THE REQUEST - Identify each line in the listing that contains the string "date", and copy those lines.
-- Start EXTRACTED ENTRIES --
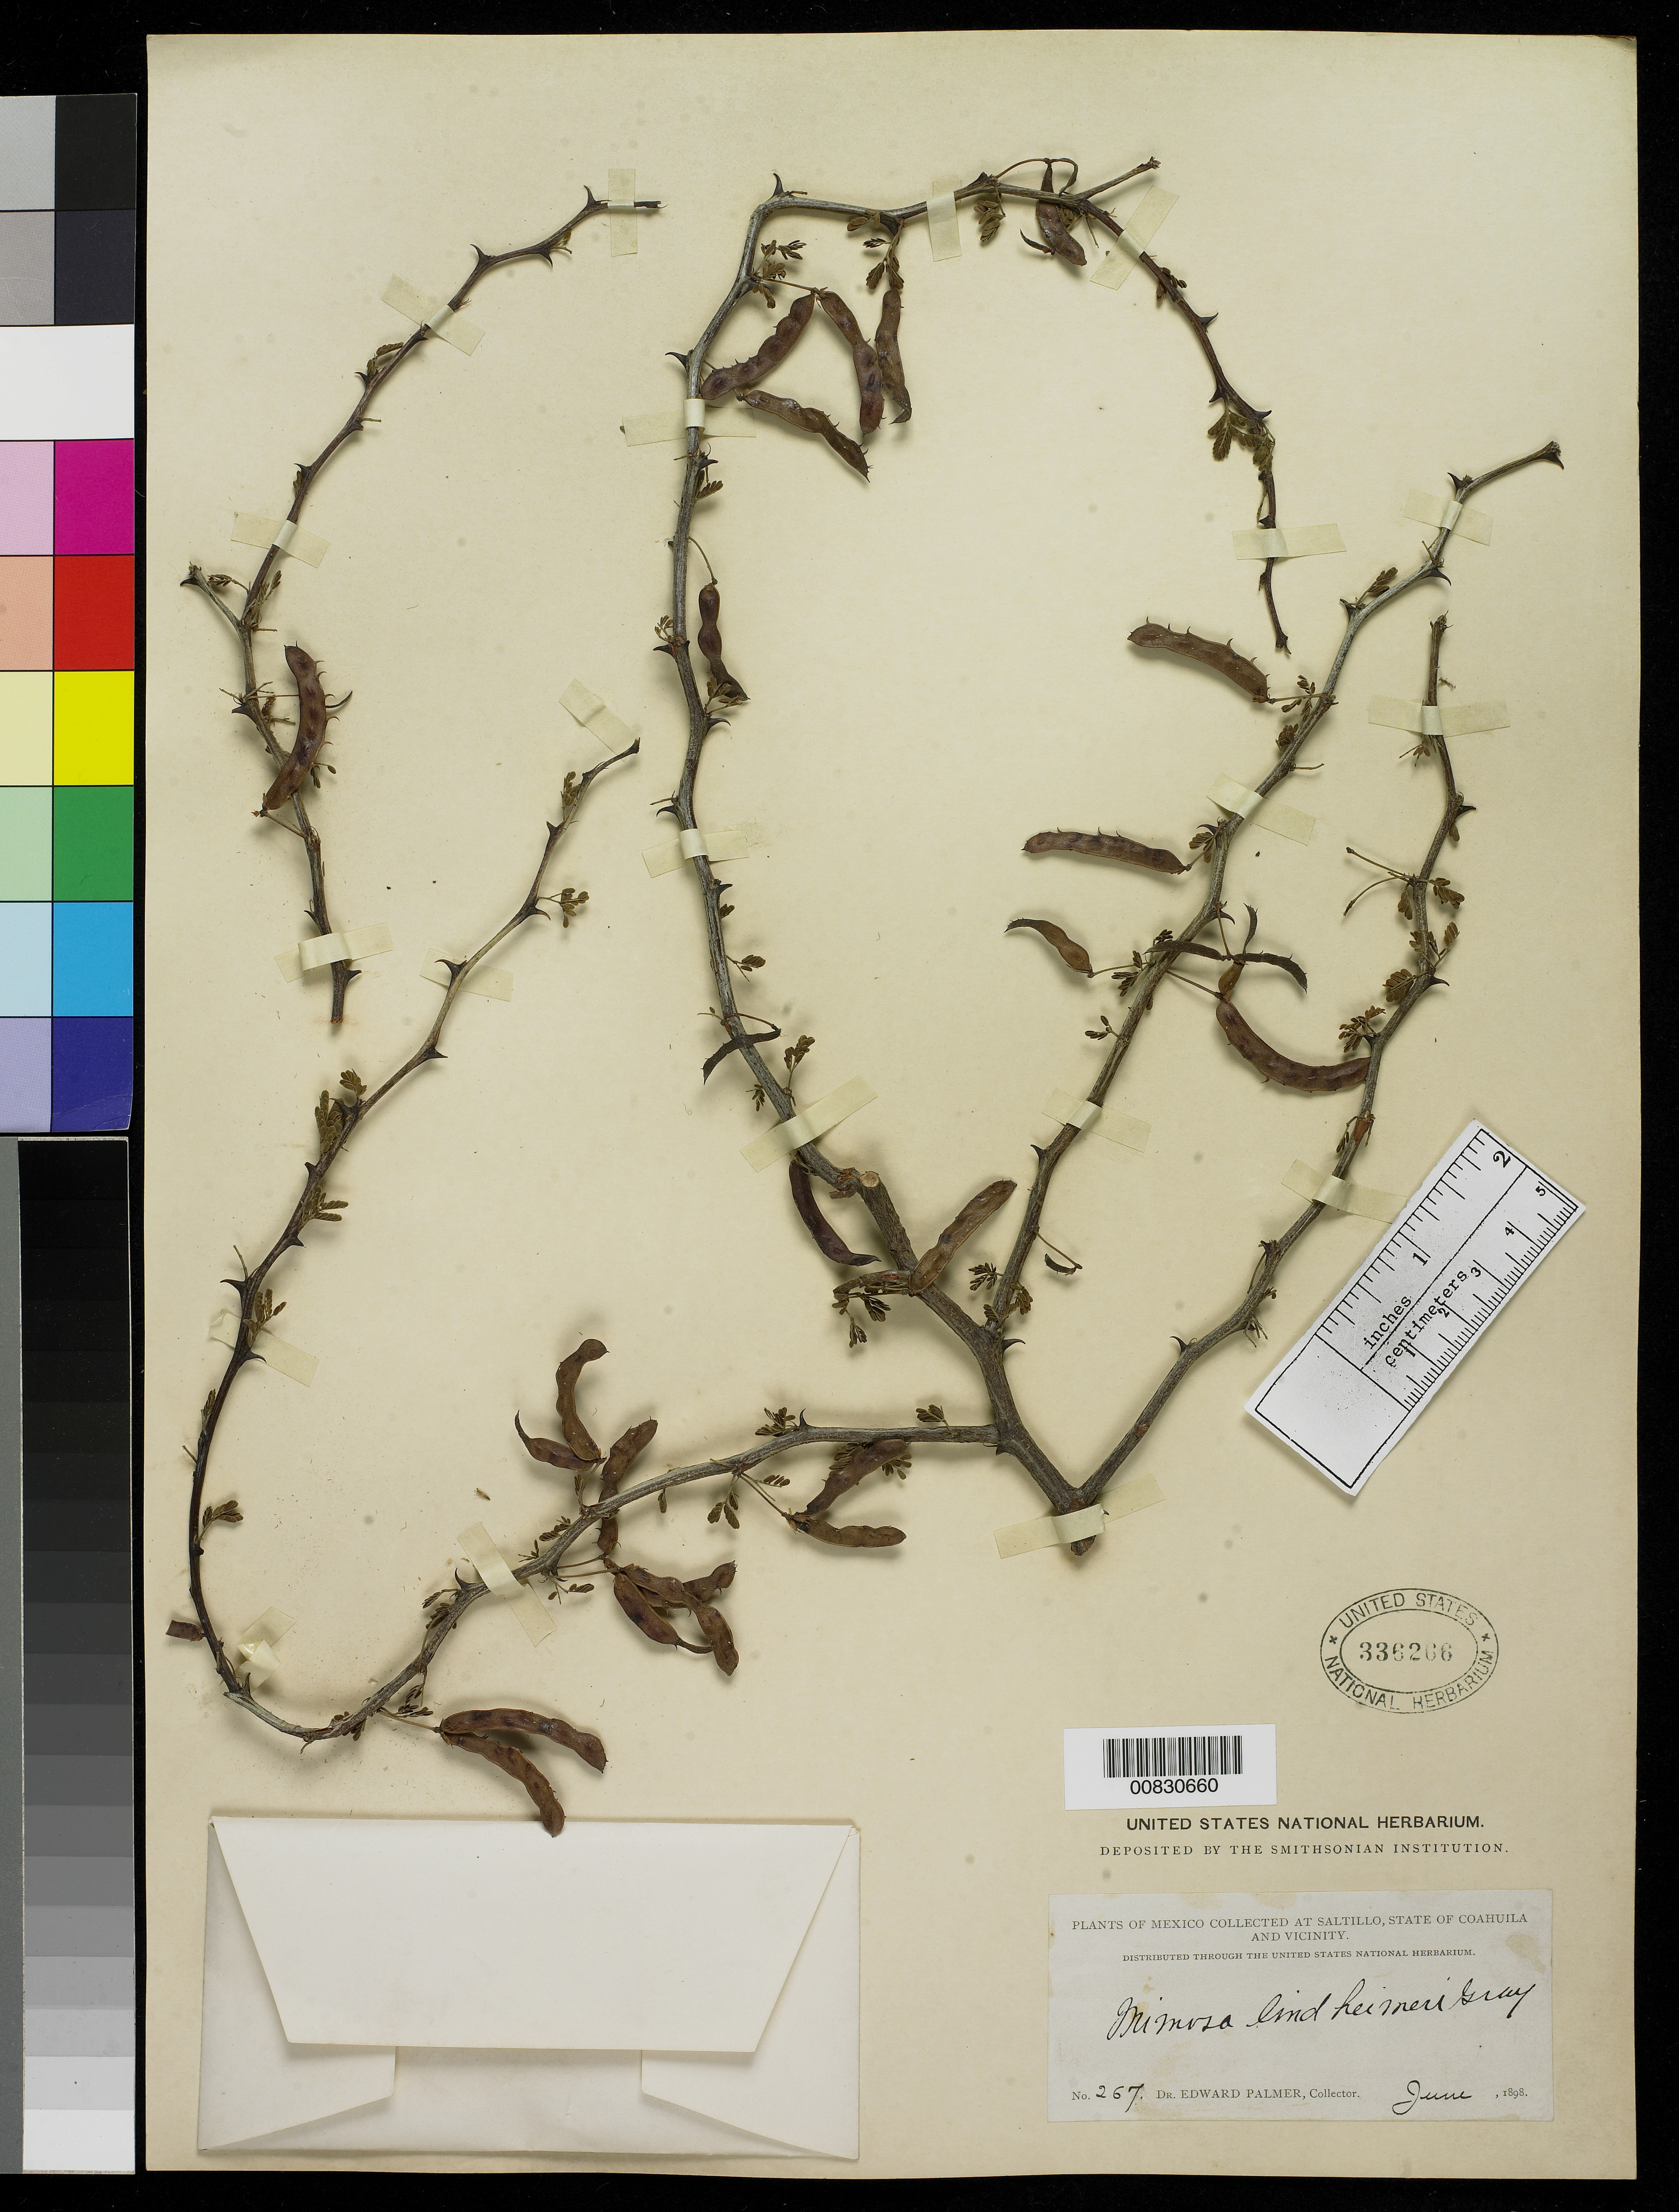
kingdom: Plantae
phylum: Tracheophyta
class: Magnoliopsida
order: Fabales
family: Fabaceae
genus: Mimosa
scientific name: Mimosa lindheimeri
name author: A. Gray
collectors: E. Palmer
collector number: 267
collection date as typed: Jun 1898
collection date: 1898-06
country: Mexico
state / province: Coahuila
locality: Saltillo, Coahuila and vicinity.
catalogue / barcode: US 336266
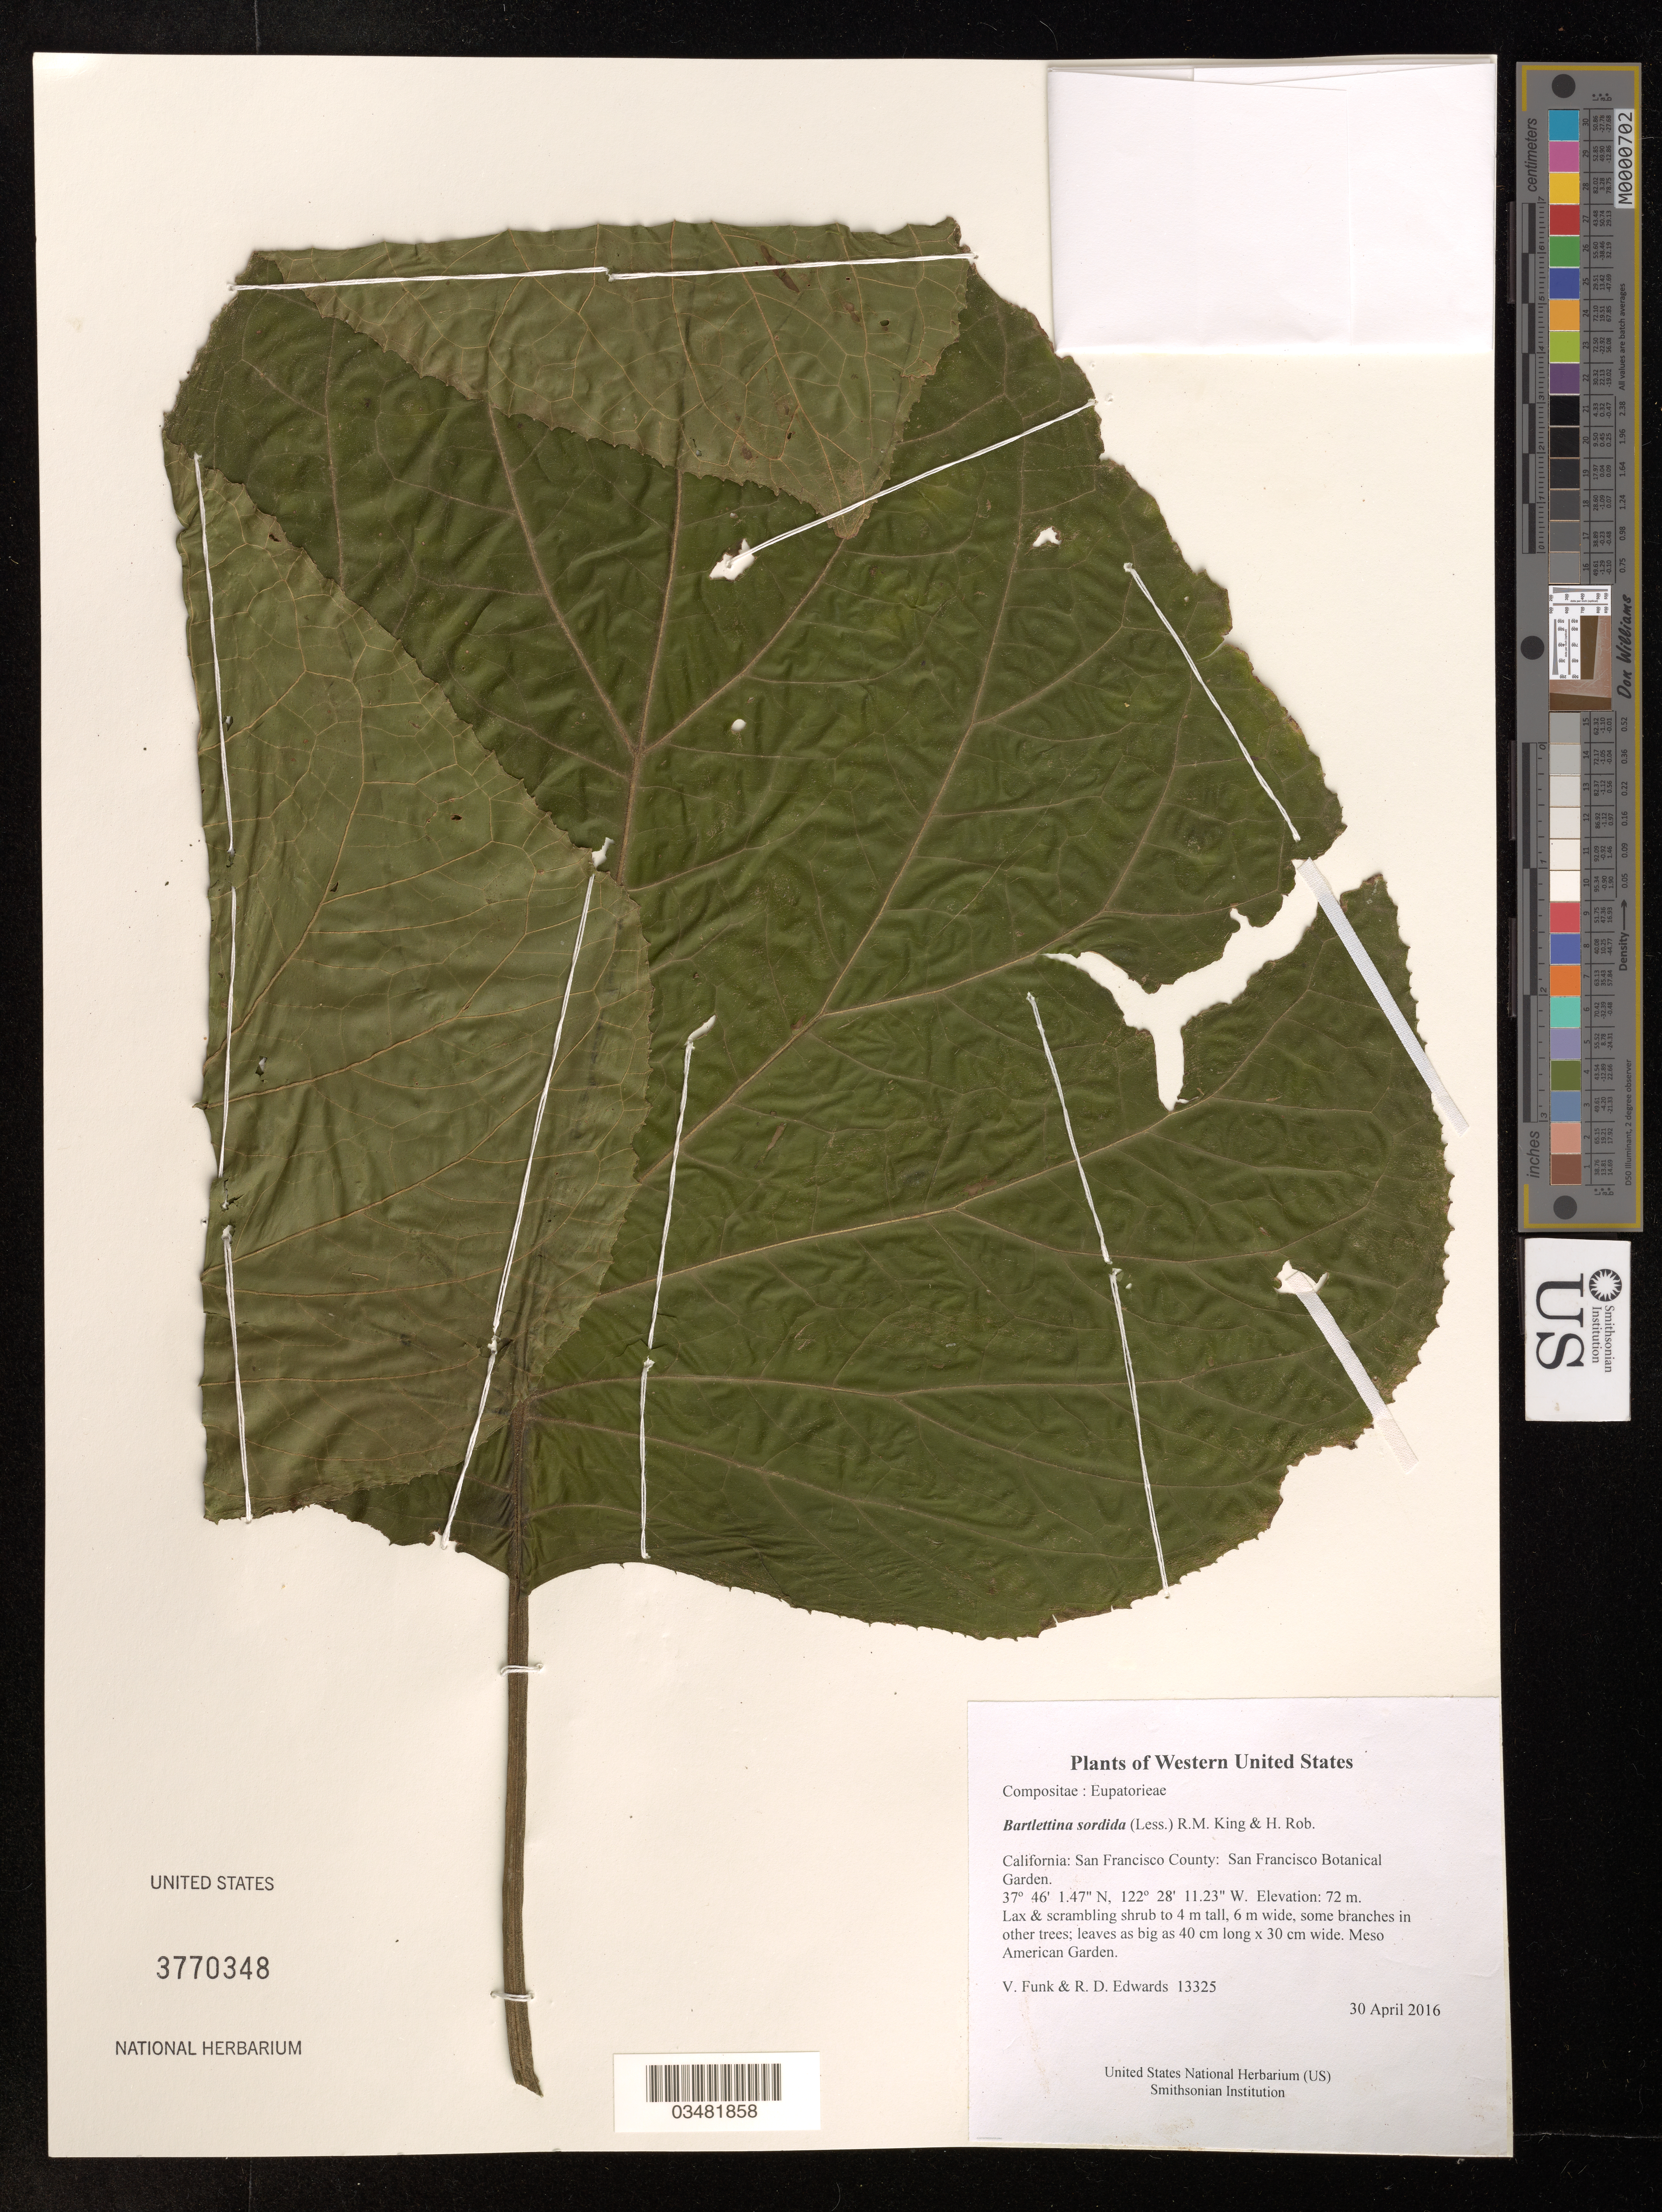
-- End EXTRACTED ENTRIES --
REPLY TO THE TASK -
collection date as typed: Jun 1898
collection date: 1898-06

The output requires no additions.